[Excerpted data — start]

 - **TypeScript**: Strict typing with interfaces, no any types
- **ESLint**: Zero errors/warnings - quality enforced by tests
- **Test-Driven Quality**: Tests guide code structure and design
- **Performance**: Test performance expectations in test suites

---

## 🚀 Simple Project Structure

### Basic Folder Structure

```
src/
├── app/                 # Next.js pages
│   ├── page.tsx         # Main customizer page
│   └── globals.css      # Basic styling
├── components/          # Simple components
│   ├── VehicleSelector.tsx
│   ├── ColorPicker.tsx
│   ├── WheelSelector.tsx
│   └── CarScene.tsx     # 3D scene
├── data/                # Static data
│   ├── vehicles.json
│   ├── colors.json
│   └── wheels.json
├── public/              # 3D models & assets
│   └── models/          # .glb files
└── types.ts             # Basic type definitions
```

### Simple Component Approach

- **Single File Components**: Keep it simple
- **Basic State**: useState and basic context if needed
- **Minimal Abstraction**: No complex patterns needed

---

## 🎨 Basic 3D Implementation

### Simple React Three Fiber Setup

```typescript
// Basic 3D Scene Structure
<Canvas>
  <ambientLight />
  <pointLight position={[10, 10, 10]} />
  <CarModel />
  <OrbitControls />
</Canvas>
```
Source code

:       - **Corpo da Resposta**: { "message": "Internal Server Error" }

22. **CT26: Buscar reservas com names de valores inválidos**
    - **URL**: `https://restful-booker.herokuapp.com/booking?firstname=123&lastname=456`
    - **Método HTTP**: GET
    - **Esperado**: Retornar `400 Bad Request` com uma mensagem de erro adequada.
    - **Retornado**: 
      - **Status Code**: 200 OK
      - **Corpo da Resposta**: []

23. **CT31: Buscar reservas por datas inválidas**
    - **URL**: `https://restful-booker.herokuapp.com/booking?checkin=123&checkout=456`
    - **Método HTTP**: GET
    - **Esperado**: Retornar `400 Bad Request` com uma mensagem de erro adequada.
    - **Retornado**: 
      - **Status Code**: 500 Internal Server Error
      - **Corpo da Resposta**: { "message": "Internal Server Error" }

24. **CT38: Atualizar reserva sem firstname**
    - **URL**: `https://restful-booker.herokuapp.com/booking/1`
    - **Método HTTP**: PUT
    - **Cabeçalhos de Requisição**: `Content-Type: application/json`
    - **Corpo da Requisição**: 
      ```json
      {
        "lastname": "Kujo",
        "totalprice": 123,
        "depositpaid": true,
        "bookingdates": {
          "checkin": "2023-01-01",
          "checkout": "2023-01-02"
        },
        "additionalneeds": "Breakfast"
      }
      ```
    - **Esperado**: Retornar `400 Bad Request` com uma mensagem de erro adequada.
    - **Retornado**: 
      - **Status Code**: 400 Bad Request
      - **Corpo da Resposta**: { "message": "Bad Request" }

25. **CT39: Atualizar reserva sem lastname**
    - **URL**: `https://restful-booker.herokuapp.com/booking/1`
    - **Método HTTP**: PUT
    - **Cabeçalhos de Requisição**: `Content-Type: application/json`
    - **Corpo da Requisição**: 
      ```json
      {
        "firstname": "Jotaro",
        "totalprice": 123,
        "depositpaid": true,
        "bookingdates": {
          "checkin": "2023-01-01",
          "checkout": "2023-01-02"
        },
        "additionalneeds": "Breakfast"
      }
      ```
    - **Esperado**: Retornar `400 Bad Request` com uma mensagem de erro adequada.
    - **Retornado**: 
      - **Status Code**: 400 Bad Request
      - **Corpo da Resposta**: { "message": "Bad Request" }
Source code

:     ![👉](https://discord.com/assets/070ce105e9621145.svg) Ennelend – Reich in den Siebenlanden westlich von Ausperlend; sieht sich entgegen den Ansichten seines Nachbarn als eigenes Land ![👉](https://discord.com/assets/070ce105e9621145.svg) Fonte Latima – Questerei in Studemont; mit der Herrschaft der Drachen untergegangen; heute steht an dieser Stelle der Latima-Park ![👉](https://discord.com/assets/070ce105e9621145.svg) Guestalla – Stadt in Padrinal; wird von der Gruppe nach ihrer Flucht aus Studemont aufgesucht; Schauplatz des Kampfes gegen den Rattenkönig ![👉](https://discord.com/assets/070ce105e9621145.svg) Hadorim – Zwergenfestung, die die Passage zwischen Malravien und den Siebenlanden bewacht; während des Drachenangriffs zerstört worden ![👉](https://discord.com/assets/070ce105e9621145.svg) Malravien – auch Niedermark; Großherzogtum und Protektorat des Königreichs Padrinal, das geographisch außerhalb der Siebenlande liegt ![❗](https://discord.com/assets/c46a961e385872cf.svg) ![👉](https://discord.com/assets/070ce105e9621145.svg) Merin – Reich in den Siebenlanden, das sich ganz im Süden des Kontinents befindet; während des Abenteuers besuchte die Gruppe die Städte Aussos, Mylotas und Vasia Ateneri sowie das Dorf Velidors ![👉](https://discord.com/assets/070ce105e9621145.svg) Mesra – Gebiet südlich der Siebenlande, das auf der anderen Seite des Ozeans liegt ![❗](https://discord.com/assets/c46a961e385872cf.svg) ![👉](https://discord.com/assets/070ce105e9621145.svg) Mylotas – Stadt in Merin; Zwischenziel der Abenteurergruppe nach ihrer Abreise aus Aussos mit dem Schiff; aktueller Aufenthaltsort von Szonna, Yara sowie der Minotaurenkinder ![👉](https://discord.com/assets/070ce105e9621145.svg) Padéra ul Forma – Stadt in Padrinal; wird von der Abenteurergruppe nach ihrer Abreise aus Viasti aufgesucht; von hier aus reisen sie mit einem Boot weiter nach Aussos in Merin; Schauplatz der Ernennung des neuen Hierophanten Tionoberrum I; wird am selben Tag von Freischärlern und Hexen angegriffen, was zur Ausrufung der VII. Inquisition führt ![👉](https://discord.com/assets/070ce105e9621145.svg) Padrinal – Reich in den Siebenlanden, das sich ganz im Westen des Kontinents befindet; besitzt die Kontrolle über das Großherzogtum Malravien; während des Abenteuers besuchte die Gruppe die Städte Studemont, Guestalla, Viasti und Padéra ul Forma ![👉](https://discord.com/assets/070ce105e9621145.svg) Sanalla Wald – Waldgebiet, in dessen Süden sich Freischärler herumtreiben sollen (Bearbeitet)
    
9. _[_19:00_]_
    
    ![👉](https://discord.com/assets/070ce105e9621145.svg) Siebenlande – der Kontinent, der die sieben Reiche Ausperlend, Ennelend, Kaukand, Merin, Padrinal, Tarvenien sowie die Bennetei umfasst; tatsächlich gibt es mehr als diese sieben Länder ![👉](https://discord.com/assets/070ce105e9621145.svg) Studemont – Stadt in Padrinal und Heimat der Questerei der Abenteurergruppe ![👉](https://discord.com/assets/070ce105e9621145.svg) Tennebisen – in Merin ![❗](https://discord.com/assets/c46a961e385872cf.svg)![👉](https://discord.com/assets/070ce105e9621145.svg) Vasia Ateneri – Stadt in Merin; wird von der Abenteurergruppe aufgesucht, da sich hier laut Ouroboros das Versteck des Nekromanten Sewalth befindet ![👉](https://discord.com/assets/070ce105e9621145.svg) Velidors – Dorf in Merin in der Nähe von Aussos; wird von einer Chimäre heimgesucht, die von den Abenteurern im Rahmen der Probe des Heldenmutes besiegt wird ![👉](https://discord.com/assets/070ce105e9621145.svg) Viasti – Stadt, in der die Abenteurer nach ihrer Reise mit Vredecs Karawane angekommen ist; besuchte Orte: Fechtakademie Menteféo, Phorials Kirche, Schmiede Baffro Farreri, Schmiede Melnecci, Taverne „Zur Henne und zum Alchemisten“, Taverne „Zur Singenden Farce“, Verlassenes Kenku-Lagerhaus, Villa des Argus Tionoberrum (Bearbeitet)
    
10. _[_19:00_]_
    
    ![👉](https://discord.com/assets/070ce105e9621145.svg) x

[Excerpted data — finish]

[Assignment]
You are asked to transcribe the complete data exactly.

[Exercise answer]
 - **TypeScript**: Strict typing with interfaces, no any types
- **ESLint**: Zero errors/warnings - quality enforced by tests
- **Test-Driven Quality**: Tests guide code structure and design
- **Performance**: Test performance expectations in test suites

---

## 🚀 Simple Project Structure

### Basic Folder Structure

```
src/
├── app/                 # Next.js pages
│   ├── page.tsx         # Main customizer page
│   └── globals.css      # Basic styling
├── components/          # Simple components
│   ├── VehicleSelector.tsx
│   ├── ColorPicker.tsx
│   ├── WheelSelector.tsx
│   └── CarScene.tsx     # 3D scene
├── data/                # Static data
│   ├── vehicles.json
│   ├── colors.json
│   └── wheels.json
├── public/              # 3D models & assets
│   └── models/          # .glb files
└── types.ts             # Basic type definitions
```

### Simple Component Approach

- **Single File Components**: Keep it simple
- **Basic State**: useState and basic context if needed
- **Minimal Abstraction**: No complex patterns needed

---

## 🎨 Basic 3D Implementation

### Simple React Three Fiber Setup

```typescript
// Basic 3D Scene Structure
<Canvas>
  <ambientLight />
  <pointLight position={[10, 10, 10]} />
  <CarModel />
  <OrbitControls />
</Canvas>
```
Source code

:       - **Corpo da Resposta**: { "message": "Internal Server Error" }

22. **CT26: Buscar reservas com names de valores inválidos**
    - **URL**: `https://restful-booker.herokuapp.com/booking?firstname=123&lastname=456`
    - **Método HTTP**: GET
    - **Esperado**: Retornar `400 Bad Request` com uma mensagem de erro adequada.
    - **Retornado**: 
      - **Status Code**: 200 OK
      - **Corpo da Resposta**: []

23. **CT31: Buscar reservas por datas inválidas**
    - **URL**: `https://restful-booker.herokuapp.com/booking?checkin=123&checkout=456`
    - **Método HTTP**: GET
    - **Esperado**: Retornar `400 Bad Request` com uma mensagem de erro adequada.
    - **Retornado**: 
      - **Status Code**: 500 Internal Server Error
      - **Corpo da Resposta**: { "message": "Internal Server Error" }

24. **CT38: Atualizar reserva sem firstname**
    - **URL**: `https://restful-booker.herokuapp.com/booking/1`
    - **Método HTTP**: PUT
    - **Cabeçalhos de Requisição**: `Content-Type: application/json`
    - **Corpo da Requisição**: 
      ```json
      {
        "lastname": "Kujo",
        "totalprice": 123,
        "depositpaid": true,
        "bookingdates": {
          "checkin": "2023-01-01",
          "checkout": "2023-01-02"
        },
        "additionalneeds": "Breakfast"
      }
      ```
    - **Esperado**: Retornar `400 Bad Request` com uma mensagem de erro adequada.
    - **Retornado**: 
      - **Status Code**: 400 Bad Request
      - **Corpo da Resposta**: { "message": "Bad Request" }

25. **CT39: Atualizar reserva sem lastname**
    - **URL**: `https://restful-booker.herokuapp.com/booking/1`
    - **Método HTTP**: PUT
    - **Cabeçalhos de Requisição**: `Content-Type: application/json`
    - **Corpo da Requisição**: 
      ```json
      {
        "firstname": "Jotaro",
        "totalprice": 123,
        "depositpaid": true,
        "bookingdates": {
          "checkin": "2023-01-01",
          "checkout": "2023-01-02"
        },
        "additionalneeds": "Breakfast"
      }
      ```
    - **Esperado**: Retornar `400 Bad Request` com uma mensagem de erro adequada.
    - **Retornado**: 
      - **Status Code**: 400 Bad Request
      - **Corpo da Resposta**: { "message": "Bad Request" }
Source code

:     ![👉](https://discord.com/assets/070ce105e9621145.svg) Ennelend – Reich in den Siebenlanden westlich von Ausperlend; sieht sich entgegen den Ansichten seines Nachbarn als eigenes Land ![👉](https://discord.com/assets/070ce105e9621145.svg) Fonte Latima – Questerei in Studemont; mit der Herrschaft der Drachen untergegangen; heute steht an dieser Stelle der Latima-Park ![👉](https://discord.com/assets/070ce105e9621145.svg) Guestalla – Stadt in Padrinal; wird von der Gruppe nach ihrer Flucht aus Studemont aufgesucht; Schauplatz des Kampfes gegen den Rattenkönig ![👉](https://discord.com/assets/070ce105e9621145.svg) Hadorim – Zwergenfestung, die die Passage zwischen Malravien und den Siebenlanden bewacht; während des Drachenangriffs zerstört worden ![👉](https://discord.com/assets/070ce105e9621145.svg) Malravien – auch Niedermark; Großherzogtum und Protektorat des Königreichs Padrinal, das geographisch außerhalb der Siebenlande liegt ![❗](https://discord.com/assets/c46a961e385872cf.svg) ![👉](https://discord.com/assets/070ce105e9621145.svg) Merin – Reich in den Siebenlanden, das sich ganz im Süden des Kontinents befindet; während des Abenteuers besuchte die Gruppe die Städte Aussos, Mylotas und Vasia Ateneri sowie das Dorf Velidors ![👉](https://discord.com/assets/070ce105e9621145.svg) Mesra – Gebiet südlich der Siebenlande, das auf der anderen Seite des Ozeans liegt ![❗](https://discord.com/assets/c46a961e385872cf.svg) ![👉](https://discord.com/assets/070ce105e9621145.svg) Mylotas – Stadt in Merin; Zwischenziel der Abenteurergruppe nach ihrer Abreise aus Aussos mit dem Schiff; aktueller Aufenthaltsort von Szonna, Yara sowie der Minotaurenkinder ![👉](https://discord.com/assets/070ce105e9621145.svg) Padéra ul Forma – Stadt in Padrinal; wird von der Abenteurergruppe nach ihrer Abreise aus Viasti aufgesucht; von hier aus reisen sie mit einem Boot weiter nach Aussos in Merin; Schauplatz der Ernennung des neuen Hierophanten Tionoberrum I; wird am selben Tag von Freischärlern und Hexen angegriffen, was zur Ausrufung der VII. Inquisition führt ![👉](https://discord.com/assets/070ce105e9621145.svg) Padrinal – Reich in den Siebenlanden, das sich ganz im Westen des Kontinents befindet; besitzt die Kontrolle über das Großherzogtum Malravien; während des Abenteuers besuchte die Gruppe die Städte Studemont, Guestalla, Viasti und Padéra ul Forma ![👉](https://discord.com/assets/070ce105e9621145.svg) Sanalla Wald – Waldgebiet, in dessen Süden sich Freischärler herumtreiben sollen (Bearbeitet)
    
9. _[_19:00_]_
    
    ![👉](https://discord.com/assets/070ce105e9621145.svg) Siebenlande – der Kontinent, der die sieben Reiche Ausperlend, Ennelend, Kaukand, Merin, Padrinal, Tarvenien sowie die Bennetei umfasst; tatsächlich gibt es mehr als diese sieben Länder ![👉](https://discord.com/assets/070ce105e9621145.svg) Studemont – Stadt in Padrinal und Heimat der Questerei der Abenteurergruppe ![👉](https://discord.com/assets/070ce105e9621145.svg) Tennebisen – in Merin ![❗](https://discord.com/assets/c46a961e385872cf.svg)![👉](https://discord.com/assets/070ce105e9621145.svg) Vasia Ateneri – Stadt in Merin; wird von der Abenteurergruppe aufgesucht, da sich hier laut Ouroboros das Versteck des Nekromanten Sewalth befindet ![👉](https://discord.com/assets/070ce105e9621145.svg) Velidors – Dorf in Merin in der Nähe von Aussos; wird von einer Chimäre heimgesucht, die von den Abenteurern im Rahmen der Probe des Heldenmutes besiegt wird ![👉](https://discord.com/assets/070ce105e9621145.svg) Viasti – Stadt, in der die Abenteurer nach ihrer Reise mit Vredecs Karawane angekommen ist; besuchte Orte: Fechtakademie Menteféo, Phorials Kirche, Schmiede Baffro Farreri, Schmiede Melnecci, Taverne „Zur Henne und zum Alchemisten“, Taverne „Zur Singenden Farce“, Verlassenes Kenku-Lagerhaus, Villa des Argus Tionoberrum (Bearbeitet)
    
10. _[_19:00_]_
    
    ![👉](https://discord.com/assets/070ce105e9621145.svg) x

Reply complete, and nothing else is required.